▶ **DATASET RECORDS**:
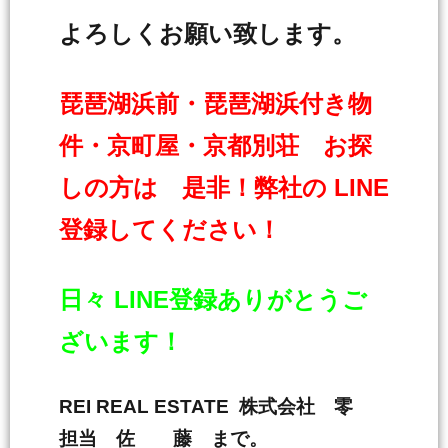
よろしくお願い致します。
琵琶湖浜前・琵琶湖浜付き物
件・京町屋・京都別荘 お探
しの方は 是非！弊社の LINE
登録してください！
日々 LINE登録ありがとうご
ざいます！
REI REAL ESTATE 株式会社 零
担当 佐 藤 まで。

▶ **ABOUT THIS TASK**: Write out the text of all the records above again, line for line and without any changes, and leave the pictures out.

▶ **THE COMPLETED TASK**:
よろしくお願い致します。
琵琶湖浜前・琵琶湖浜付き物
件・京町屋・京都別荘 お探
しの方は 是非！弊社の LINE
登録してください！
日々 LINE登録ありがとうご
ざいます！
REI REAL ESTATE 株式会社 零
担当 佐 藤 まで。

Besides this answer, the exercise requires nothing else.